A few years later, Henry’s department store opened a location across Oliver with an elevated showroom that motorists could pull under and hand their keys to a valet for free parking. “It was nicknamed the store on stilts,” Bradley said of the space, which is now the Ferguson Phillips home store. Its architect — former Frank Lloyd Wright apprentice John Hickman — later worked on Century II and the Corbin Education Building at Wichita State University, while engineering firm Dudley Williams & Associates gained national attention for its use of waffle slab construction to span the overhead space.

Gas stations also sprung up to handle the nation’s love affair with cars. The Vickers family, who’d made a fortune drilling oil, got into the filling station business in a big way. Its first to feature the distinctive “batwing” design lives on today in Haysville as that city’s Economic Development Office — and popular photo backdrop for car enthusiasts. 

Vickers gas station in Haysville were early local examples of modern architecture

Bradley said Jack Vickers worked with Hickman to design the attention-grabbing building. Drivers could “see that shape coming, and it sort of makes a ‘V’ for Vickers.’” The concrete structure was one of the few in that area to survive Haysville’s 1999 tornado.

In the 1950s, the KG&E building at First and Market heralded a building boom downtown, Bradley said. The KG&E building and nearby Colorado Derby building both featured horizontal design lines characteristic of the era, and both have been repurposed into apartments today.

Another downtown apartment building — the Broadway Autopark — started life as the city’s largest parking garage, with valet service. Today, Bradley noted, its residents can drive up the building’s ramp and park in front of their apartments. He called it “a great example of adaptive re-use.”

“Concrete is especially expensive for the environment, to come up with and (to put in) place. We call it ‘embodied carbon.’ It’s something you might be hearing more about. That building was built structurally sound, so why not use it when you can?”

Bradley noted that the former downtown main library, designed in the geometric Brutalist style by Schaefer Schirmer & Eflin Architect, is the only structure in Kansas to win a national American Institute of Architects award. Like Century II, it was once threatened with demolition.

Numerous Wichita houses of worship show modern influences, especially Catholic churches responding to edicts of the Vatican II council of the 1960s. At least three adopted in-the-round designs, including All Saints near Harry and Hillside, Christ the King on West Maple and the Church of the Magadalen formerly located at Kellogg and Woodlawn (“sometimes referred to as the ‘holy hamburger,’” Bradley joked).

Cold War tensions made themselves felt in buildings such as the Blanchat-Fallet chiropractic clinic built at West 13th and St. Paul in 1963. It featured a basement with strengthened walls, fallout shelter and pantry packed floor-to-ceiling with food, fuel, water and medical supplies. It now houses a holistic wellness space.

Further west, the Vegas-stye Cotillion ballroom, built in 1960, used elevated signage in the shape of lollipops to announce itself to passing motorists on Kellogg.

On the city’s near northeast side, architect Charles McAfee used repeating U-shaped concrete structures in designing the public pool that now bears his name. McAfee employed a pattern of vertical steel pillars to good effect at the nearby Jackson Mortuary, Bradley said.

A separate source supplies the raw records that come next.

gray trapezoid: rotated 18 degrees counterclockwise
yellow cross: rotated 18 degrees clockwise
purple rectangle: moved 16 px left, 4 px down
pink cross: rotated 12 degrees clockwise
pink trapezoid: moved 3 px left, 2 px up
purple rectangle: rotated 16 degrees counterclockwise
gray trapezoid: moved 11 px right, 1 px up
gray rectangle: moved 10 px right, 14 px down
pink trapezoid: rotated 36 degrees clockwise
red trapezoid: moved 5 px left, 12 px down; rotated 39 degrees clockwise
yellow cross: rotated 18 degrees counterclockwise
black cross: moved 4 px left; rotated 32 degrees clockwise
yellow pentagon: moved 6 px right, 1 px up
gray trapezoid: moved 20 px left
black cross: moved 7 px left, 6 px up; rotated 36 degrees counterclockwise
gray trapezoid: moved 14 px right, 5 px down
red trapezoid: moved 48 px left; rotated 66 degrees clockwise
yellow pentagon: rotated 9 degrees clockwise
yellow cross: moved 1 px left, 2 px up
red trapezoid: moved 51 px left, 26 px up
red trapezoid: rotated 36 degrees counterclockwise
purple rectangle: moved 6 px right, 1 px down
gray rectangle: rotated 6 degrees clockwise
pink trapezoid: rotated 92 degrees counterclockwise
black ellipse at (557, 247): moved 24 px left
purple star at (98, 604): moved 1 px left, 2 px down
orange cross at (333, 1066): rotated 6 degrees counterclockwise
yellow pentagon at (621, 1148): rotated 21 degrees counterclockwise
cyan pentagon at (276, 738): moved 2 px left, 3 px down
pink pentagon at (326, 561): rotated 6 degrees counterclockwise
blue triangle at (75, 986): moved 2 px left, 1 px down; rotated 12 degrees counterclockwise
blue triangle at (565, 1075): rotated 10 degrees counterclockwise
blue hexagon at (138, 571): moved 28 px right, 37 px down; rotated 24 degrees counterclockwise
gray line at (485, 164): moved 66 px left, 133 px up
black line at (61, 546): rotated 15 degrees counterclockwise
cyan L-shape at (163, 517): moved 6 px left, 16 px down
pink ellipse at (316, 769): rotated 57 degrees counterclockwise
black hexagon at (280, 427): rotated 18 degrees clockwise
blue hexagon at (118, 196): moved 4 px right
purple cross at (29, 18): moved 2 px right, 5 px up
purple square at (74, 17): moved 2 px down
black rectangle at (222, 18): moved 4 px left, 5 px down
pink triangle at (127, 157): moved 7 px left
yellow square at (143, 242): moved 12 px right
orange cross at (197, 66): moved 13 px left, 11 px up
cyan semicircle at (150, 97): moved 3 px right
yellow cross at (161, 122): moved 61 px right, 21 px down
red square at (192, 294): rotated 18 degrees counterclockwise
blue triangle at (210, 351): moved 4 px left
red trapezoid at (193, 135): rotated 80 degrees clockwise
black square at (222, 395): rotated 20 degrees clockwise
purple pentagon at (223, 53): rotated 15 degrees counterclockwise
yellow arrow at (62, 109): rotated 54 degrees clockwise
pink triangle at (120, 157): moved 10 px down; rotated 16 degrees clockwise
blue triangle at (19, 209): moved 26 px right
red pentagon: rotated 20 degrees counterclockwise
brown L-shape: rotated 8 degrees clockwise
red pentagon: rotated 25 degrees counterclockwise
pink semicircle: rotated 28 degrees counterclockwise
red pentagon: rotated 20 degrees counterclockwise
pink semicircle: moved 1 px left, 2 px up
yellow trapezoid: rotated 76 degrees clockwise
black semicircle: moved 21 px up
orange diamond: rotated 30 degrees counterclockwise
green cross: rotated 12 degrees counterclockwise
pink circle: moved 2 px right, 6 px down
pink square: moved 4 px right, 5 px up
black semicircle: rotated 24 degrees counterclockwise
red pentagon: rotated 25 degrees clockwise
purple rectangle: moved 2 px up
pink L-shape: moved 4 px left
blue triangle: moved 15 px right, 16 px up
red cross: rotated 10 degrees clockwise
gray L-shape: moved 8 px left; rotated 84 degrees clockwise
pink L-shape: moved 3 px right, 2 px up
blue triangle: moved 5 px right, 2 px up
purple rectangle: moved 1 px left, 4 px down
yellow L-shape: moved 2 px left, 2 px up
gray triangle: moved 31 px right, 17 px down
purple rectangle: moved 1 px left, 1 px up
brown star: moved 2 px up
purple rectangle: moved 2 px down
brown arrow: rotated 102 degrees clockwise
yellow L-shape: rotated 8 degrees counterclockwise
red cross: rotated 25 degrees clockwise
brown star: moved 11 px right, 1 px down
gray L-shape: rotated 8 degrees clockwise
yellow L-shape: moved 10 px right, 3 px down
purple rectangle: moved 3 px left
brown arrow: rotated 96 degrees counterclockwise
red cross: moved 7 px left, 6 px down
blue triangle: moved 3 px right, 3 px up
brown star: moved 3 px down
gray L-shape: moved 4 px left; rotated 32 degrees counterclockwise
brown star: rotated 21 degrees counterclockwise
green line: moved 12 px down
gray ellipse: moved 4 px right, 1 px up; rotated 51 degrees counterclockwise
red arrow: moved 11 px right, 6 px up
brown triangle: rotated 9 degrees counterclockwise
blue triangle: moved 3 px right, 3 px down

Other mid-century modern structures haven’t survived. Bradley cited the Wesley Motor Hotel on East Central and former AAA headquarters in the same neighborhood, the Schimmel Hotel on East Kellogg and the former Airport Terminal building at what’s now Wichita Eisenhower National Airport. 

Bradley noted that the latter underwent numerous modifications and “wasn’t as fresh as what was originally done” by the time it was demolished.

But in its heyday, he said, “It had some really cool aspects to it, such as the iconic Wichita sign on the tower. You could walk on to an observation deck and watch planes coming in.”

More Modern

“Being Modern,” a new exhibition at The Wichita-Sedgwick County Historical Museum, traces changes in architecture, fashion and furniture during the 1950s and 60s. It’s on view through 2024.